S’il est à l’origine de six albums, tous autoproduits et distribués gratuitement, Daam LÔ est aussi un artiste total, musicien mais également peintre. Inspiré par les grands maîtres figuratifs que sont Rembrandt, Courbet, Iba Ndiaye, Edward Hopper ou encore Qi Baishi, Li Keran, Hokusai ou Utamaro, il entretient cette passion depuis sa plus tendre enfance. Plus globalement, on peut dire de la peinture de ce jeune diplômé de l’Ecole Nationale des Beaux-Arts de Nancy (également titulaire d’un bac professionnel - option mécanique générale - et d’un 1er cycle de DEFA en architecture) qu’elle est porteuse d’un symbolisme du signe. L’artiste y joue avec les symboles inaccessibles du chamanisme et de la magie africaine. Des indices généralement réservés aux initiés, qu’il dissémine dans ses toiles avec malice. Portraits à l’acrylique ou à l’huile, en aplats de couleurs, ou techniques mixtes (un mélange “ maison “ de glycéro et d’acrylique peinte aux chiffons), son imagerie est imprégnée de la tradition des Arts Premiers (à l’image des masques traditionnels et de la statuaire africaine). Il lui arrive également de rendre hommages à des sujets bien connus de l’histoire contemporaine, comme Bob Marley ou Che Guevara. Une inspiration qui puise dans les arts populaires, de la fresque murale à la musique pop, et une démarche tout à fait logique pour un artiste autodidacte, qui, en musique, comme sur la toile, refuse tout académisme, prêchant pour un art de la rue avec sincérité et simplicité.
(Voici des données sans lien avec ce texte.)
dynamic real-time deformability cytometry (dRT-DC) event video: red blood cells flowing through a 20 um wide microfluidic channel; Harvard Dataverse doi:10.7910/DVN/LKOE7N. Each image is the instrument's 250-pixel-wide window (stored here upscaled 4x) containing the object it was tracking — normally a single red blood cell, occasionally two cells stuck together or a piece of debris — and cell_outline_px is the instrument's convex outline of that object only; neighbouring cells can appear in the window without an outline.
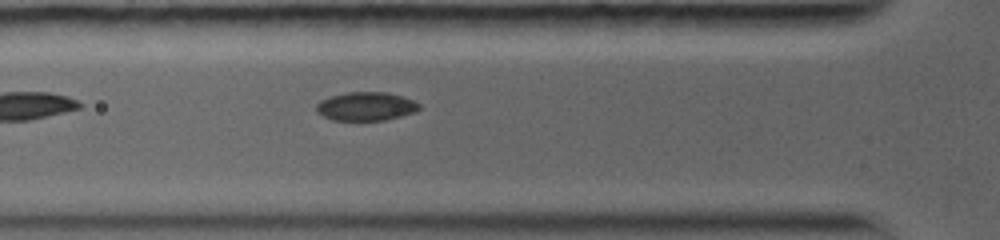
{"species": "common noctule bat (a hibernating species)", "species_latin": "Nyctalus noctula", "temperature_condition": "warm", "stored_images_in_passage": 3, "camera_frame_rate_fps": 5000, "um_per_image_px": 0.085, "animal": {"sex": "female", "body_mass_g": 19.0, "forearm_length_mm": 56.7}, "frame": {"image": 1, "passage_image": 3, "time_ms": 2.0, "image_size_px": [1000, 240], "cell_outline_px": [[420, 108], [416, 112], [384, 120], [332, 120], [316, 112], [316, 104], [320, 100], [332, 96], [348, 92], [384, 92], [400, 96], [412, 100], [420, 104]], "centroid_in_image_um": [31.09, 9.04], "position_along_channel_um": 94.7, "area_um2": 16.99}}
Cette connexion avec le monde, cette position d’observateur, est également présente dans sa musique. C’est particulièrement évident sur des morceaux comme “ Keeper Voice “, “ Destruction Total “, ou “ Ancient Funk Spirit “. Là, Daam LÔ, en spectateur, mais aussi en commentateur conscient et attentif, exprime parfois avec rudesse, parfois avec sagesse, sa vision d’un monde profondément divisé. Mais sa musique est aussi l’autre lieu privilégiée où se développe son imaginaire. Un monde intérieur et en constant mouvement, où les symboles de la culture africaine croisent ceux d’une culture mondialisée, elle aussi mouvante. Cultivant un son dense et lourd, sensuel et soulfull, sur un flow scandé souvent frénétique, Daam LÔ fait parti de ses artistes, qui, de Massive Attack à Tricky ou Roots Manuva - en passant par les tenants du rap et du dubs tep actuel – aiment à s’exprimer dans un registre ambigue.
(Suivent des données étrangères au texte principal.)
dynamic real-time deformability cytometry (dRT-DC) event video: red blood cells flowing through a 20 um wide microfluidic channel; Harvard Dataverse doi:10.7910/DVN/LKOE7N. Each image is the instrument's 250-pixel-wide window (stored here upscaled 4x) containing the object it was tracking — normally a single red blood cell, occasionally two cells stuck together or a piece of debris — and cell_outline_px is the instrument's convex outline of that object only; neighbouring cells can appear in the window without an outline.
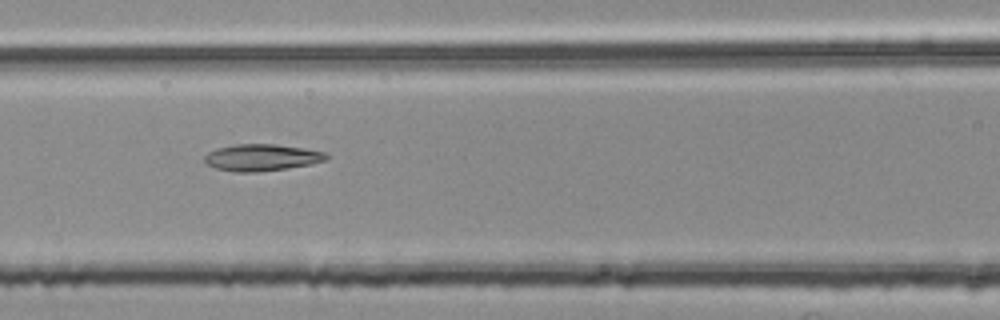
{"species": "common noctule bat (a hibernating species)", "species_latin": "Nyctalus noctula", "temperature_condition": "room temperature", "stored_images_in_passage": 7, "camera_frame_rate_fps": 3000, "um_per_image_px": 0.085, "animal": {"sex": "female", "body_mass_g": 25.1}, "frame": {"image": 1, "passage_image": 7, "time_ms": 2.0, "image_size_px": [1000, 320], "cell_outline_px": [[332, 156], [324, 160], [312, 164], [256, 172], [236, 172], [216, 168], [208, 164], [204, 160], [204, 156], [208, 152], [216, 148], [236, 144], [276, 144], [304, 148], [328, 152]], "centroid_in_image_um": [22.28, 13.37], "position_along_channel_um": 144.3, "area_um2": 19.02}}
A l’image d’un monde en demi-teinte où rien n’est vraiment ce qu’il semble être, la musique de Daam LÔ, à la fois primordiale et urbaine, est l’œuvre d’un être profondément conscient des failles de la civilisation, un lieu où règne principalement la violence et l’injustice, l’abandon des valeurs et la disparition des racines.
Sa musique, est empreinte d’une lucidité, et parfois même une noirceur, qui ne l’empêche pas d’abriter une flamme intérieur. Comme tous les créatifs, Daam LÔ se souvient en effet qu’il est du devoir des artistes de garder espoir et de partager cette lumière intérieur avec les autres.